UU ITE merujuk pada regulasi internasional sehingga apabila terdapat pelanggaran yang dilakukan di sebuah negara maka proses penindakannya akan berdampak pada negara lain yang merujuk pada regulasi internasional tersebut. UU ITE juga mengatur dan menjadi pedoman penindakan bagi kasus-kasus pelanggaran hal-hal yang berkaitan dengan transaksi elektronik dan lain-lain seperti yang telah disebutkan sebelumnya.

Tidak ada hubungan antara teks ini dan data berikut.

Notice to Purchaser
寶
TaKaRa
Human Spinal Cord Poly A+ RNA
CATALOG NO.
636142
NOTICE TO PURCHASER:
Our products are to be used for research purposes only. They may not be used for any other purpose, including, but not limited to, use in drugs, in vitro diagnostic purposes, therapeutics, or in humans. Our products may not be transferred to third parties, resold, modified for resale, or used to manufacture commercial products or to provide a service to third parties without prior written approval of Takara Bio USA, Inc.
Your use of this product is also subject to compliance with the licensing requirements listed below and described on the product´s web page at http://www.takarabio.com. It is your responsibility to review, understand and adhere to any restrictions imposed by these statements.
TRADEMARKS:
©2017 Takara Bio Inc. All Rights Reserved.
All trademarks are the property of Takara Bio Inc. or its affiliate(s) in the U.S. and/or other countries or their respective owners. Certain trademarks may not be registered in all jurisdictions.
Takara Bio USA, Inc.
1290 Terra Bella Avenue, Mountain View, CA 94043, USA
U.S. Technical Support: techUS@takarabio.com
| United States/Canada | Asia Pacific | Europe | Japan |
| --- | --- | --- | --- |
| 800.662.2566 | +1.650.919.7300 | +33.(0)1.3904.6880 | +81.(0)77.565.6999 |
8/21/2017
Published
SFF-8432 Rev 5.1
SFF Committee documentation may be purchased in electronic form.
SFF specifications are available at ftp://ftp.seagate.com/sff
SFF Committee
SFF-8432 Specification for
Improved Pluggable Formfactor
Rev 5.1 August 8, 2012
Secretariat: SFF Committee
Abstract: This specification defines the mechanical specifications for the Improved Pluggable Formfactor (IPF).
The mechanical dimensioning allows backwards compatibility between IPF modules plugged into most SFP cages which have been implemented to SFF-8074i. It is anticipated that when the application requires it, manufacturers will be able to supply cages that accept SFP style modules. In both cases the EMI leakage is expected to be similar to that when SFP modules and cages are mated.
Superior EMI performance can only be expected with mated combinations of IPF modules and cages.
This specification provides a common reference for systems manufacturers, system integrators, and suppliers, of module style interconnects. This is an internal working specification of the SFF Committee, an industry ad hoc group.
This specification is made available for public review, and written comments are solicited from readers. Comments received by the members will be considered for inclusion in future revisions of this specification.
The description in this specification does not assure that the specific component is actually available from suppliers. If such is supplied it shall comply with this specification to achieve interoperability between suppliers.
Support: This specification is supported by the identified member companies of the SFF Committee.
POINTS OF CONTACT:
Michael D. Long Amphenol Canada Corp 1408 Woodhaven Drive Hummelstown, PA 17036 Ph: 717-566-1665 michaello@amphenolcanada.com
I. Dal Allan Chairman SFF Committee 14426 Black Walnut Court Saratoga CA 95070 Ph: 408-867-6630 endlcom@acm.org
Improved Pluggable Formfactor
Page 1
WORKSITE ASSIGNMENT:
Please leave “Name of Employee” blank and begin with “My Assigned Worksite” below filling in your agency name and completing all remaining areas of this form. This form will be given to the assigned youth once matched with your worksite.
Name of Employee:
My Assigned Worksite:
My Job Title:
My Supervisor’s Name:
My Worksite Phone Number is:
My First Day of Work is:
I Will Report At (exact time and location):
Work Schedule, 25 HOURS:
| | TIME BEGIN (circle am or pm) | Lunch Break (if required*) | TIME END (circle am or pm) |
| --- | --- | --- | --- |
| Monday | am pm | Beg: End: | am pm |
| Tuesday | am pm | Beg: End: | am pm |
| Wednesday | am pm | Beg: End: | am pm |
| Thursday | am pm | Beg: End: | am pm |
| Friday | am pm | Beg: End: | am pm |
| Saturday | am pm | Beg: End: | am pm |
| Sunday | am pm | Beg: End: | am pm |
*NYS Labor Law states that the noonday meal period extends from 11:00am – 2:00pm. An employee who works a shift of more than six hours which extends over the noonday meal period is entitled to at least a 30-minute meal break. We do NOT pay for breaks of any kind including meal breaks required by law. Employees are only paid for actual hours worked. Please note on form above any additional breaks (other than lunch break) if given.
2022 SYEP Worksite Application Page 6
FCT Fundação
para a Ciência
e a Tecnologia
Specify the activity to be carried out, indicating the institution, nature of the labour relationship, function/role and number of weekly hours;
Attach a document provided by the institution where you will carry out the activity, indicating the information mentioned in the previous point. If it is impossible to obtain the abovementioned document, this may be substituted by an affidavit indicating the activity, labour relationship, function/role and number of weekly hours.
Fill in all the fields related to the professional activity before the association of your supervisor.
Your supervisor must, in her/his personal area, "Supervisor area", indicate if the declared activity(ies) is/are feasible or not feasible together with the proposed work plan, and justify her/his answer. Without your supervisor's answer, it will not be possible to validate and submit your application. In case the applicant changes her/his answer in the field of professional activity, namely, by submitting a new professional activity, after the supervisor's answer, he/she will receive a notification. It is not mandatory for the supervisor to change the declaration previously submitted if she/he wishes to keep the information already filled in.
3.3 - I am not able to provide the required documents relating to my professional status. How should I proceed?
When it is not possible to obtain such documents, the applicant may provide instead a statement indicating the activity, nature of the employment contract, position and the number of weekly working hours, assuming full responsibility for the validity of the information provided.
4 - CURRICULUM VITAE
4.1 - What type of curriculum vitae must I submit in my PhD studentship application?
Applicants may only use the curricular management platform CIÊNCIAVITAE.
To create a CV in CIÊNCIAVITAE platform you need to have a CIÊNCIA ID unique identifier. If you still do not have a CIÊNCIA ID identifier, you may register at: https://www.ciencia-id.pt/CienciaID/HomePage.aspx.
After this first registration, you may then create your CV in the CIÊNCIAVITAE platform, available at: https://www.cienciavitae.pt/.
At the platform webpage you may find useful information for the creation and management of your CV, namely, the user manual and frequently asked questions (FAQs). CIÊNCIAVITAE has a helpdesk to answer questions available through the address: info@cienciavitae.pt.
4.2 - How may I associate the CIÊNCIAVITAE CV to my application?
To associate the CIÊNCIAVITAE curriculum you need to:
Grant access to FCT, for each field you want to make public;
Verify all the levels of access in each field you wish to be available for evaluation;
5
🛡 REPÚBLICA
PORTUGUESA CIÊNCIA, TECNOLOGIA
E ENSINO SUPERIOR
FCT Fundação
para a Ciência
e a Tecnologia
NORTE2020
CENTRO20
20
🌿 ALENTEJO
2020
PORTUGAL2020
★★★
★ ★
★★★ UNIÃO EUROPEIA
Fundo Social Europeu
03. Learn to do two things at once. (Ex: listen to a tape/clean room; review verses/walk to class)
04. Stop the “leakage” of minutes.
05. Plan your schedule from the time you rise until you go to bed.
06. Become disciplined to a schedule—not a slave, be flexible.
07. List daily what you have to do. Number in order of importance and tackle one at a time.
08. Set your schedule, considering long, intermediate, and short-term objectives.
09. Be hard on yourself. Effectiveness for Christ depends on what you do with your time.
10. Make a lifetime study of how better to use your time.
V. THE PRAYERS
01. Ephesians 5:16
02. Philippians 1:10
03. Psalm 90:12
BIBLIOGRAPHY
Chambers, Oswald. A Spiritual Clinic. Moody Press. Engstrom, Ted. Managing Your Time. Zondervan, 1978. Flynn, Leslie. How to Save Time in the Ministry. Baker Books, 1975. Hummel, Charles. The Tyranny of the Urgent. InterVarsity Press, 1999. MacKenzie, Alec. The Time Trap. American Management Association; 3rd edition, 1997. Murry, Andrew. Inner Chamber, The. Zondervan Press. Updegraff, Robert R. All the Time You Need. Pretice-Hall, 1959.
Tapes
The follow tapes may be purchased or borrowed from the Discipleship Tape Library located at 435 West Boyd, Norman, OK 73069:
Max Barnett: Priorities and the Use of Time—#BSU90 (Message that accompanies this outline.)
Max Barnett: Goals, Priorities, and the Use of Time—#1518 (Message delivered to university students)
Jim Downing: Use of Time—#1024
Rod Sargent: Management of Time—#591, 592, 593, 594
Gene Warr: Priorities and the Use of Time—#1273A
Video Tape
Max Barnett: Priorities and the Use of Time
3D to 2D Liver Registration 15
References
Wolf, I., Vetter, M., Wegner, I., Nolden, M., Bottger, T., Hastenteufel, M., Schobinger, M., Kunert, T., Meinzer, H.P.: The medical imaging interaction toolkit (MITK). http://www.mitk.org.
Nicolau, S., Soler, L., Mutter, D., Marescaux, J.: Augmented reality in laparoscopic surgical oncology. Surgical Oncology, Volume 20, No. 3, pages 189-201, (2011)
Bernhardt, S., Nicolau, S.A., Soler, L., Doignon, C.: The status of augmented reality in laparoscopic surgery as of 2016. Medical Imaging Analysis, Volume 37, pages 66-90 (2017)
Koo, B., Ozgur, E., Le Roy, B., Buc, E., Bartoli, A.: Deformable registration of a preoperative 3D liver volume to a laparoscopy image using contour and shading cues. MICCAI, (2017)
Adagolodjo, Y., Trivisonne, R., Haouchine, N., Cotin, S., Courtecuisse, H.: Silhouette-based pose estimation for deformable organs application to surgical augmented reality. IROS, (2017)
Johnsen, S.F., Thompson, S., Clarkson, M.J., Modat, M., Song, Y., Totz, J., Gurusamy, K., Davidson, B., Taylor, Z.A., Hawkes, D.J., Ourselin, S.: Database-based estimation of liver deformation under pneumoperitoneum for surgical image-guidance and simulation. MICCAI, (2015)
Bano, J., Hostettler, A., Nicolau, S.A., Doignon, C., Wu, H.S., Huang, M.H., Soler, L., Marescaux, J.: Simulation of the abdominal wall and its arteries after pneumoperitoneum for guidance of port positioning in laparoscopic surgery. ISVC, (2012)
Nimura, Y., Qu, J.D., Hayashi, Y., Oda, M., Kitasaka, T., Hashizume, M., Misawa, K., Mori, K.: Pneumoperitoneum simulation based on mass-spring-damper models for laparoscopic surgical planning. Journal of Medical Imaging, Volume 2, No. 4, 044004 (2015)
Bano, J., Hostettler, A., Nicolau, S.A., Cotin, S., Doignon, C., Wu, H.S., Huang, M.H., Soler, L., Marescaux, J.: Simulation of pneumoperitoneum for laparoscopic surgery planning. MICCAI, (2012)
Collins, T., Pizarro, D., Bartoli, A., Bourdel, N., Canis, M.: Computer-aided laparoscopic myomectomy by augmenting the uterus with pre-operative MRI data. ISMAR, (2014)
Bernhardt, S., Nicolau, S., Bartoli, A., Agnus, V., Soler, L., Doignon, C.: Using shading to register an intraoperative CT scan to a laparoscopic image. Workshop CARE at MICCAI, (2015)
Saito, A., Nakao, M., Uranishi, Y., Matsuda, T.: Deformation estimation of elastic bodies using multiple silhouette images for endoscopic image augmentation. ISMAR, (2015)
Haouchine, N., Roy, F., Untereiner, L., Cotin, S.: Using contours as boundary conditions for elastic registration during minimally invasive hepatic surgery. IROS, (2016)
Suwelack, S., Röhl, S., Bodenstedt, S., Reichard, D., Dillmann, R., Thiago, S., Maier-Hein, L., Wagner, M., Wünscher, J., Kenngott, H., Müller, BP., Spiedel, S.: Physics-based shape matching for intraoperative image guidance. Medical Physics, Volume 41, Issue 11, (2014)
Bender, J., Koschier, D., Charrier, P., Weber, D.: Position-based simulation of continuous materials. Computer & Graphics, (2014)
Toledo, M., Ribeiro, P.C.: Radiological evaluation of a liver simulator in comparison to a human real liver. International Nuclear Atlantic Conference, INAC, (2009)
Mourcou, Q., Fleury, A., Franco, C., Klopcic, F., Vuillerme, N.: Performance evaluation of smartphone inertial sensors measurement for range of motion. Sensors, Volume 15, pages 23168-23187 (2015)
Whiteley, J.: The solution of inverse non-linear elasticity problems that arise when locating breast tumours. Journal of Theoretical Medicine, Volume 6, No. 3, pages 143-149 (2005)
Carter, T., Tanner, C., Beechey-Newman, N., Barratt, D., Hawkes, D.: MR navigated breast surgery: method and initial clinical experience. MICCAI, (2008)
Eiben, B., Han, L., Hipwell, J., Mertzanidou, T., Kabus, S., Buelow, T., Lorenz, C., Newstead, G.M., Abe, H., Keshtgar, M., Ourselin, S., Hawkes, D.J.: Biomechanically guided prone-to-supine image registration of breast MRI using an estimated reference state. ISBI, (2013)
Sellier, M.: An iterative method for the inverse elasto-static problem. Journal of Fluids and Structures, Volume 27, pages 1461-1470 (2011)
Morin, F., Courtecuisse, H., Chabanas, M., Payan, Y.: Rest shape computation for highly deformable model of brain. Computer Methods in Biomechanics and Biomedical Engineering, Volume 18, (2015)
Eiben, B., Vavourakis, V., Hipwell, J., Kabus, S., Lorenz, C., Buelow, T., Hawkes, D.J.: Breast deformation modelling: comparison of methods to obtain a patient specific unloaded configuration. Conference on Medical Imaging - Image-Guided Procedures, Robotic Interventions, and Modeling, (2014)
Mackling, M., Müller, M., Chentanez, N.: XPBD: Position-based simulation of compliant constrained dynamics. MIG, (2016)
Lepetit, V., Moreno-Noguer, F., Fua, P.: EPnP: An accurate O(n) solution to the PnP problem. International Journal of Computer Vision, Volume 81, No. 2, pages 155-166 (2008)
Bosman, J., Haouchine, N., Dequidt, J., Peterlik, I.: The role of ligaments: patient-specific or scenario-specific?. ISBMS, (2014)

Sistem administrator perusahaan memiliki izin agar dapat mengakses komputer karyawan dalam hal ini guna melaksanakan tugas dan tanggung jawab yang mengharuskan tindakan tersebut. Tugas dan tanggung jawabnya adalah memastikan Sistem Elektronik agar beroperasi dengan aman, hal ini sesuai dengan Pasal 15 UU ITE. Pasal 30 UU ITE juga mengatur mengenai tindakan pidana apabila seseorang sengaja dan tanpa hak mengakses komputer orang lain untuk mendapatkan informasi dengan cara apapun.
UU ITE dan UU Pornografi saling melengkapi, contohnya Pasal 27 UU ITE melarang orang mendistribusikan atau memuat konten yang melanggar keasusilaan sedangkan UU Anti Pornografi mengatur batasan pornografi sebagai bagian dari hal yang melanggar keasusilaan dalam UU ITE. Aparat penegak hukum dapat melakukan intersepsi apabila memiliki kewenangan yang diatur oleh UU, misalnya UU tentang korupsi memberikan kewenangan kepada KPK untuk melakukan intersepsi.
Cybercrime dalam arti sempit adalah tindakan ilegal menggunakan sistem elektronik yang mengancam keamanan dan data informasi milik orang lain. Proses penyelidikan cybercrime menggunakan laboratorium forensik komputer, proses sidik dilakukan di cyberspace, penanganan komputer sebagai TKP, selama proses persidangan keterangan ahli menggunakan ahli IT. Pasal 40 ayat 6 UU ITE mengamanatkan pemerintah untuk mengakomodir kepentingan pusat data untuk menangani tindak pidana yang menggunakan sistem elektronik. Pasal 84 ayat 2 KUHAP mengatur bahwa locus delicti sebagai tindak pidana adalah tempat tindak pidana dilakukan.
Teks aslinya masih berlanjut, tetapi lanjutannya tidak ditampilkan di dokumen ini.